• Written task: Beneath this task is a listing. Count its lines that contain "file" and answer with the number only.

• Input records:
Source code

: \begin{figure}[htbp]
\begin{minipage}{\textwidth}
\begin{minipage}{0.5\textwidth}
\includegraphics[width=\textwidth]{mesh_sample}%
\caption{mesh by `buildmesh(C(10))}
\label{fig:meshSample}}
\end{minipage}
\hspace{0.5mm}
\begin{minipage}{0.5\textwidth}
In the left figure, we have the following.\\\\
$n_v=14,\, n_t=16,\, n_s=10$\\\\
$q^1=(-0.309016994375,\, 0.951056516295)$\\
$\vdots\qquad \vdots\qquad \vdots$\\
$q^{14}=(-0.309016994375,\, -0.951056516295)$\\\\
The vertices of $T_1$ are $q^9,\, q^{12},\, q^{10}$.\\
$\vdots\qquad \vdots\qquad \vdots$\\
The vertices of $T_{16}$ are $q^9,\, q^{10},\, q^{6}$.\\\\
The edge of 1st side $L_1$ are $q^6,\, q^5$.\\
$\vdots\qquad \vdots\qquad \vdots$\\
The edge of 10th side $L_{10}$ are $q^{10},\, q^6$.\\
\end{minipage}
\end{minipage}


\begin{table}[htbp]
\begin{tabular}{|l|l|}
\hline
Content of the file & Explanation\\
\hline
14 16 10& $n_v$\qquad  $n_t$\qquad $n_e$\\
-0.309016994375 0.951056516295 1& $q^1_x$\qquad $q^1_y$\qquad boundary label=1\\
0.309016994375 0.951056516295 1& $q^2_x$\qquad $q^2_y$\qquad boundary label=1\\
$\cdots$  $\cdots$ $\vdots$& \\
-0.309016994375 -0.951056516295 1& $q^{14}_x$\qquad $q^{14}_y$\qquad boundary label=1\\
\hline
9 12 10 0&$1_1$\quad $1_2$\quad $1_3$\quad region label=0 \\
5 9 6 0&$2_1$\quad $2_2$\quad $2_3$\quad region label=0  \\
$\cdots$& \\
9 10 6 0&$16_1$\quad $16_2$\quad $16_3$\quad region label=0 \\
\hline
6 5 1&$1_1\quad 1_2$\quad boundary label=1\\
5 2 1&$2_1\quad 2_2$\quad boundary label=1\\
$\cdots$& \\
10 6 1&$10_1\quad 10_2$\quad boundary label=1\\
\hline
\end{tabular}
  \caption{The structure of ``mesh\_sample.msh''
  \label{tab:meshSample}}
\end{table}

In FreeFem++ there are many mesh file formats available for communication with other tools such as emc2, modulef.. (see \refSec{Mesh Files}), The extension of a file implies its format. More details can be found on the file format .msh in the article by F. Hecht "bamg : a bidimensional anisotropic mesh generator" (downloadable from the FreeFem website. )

• Result of the task: 2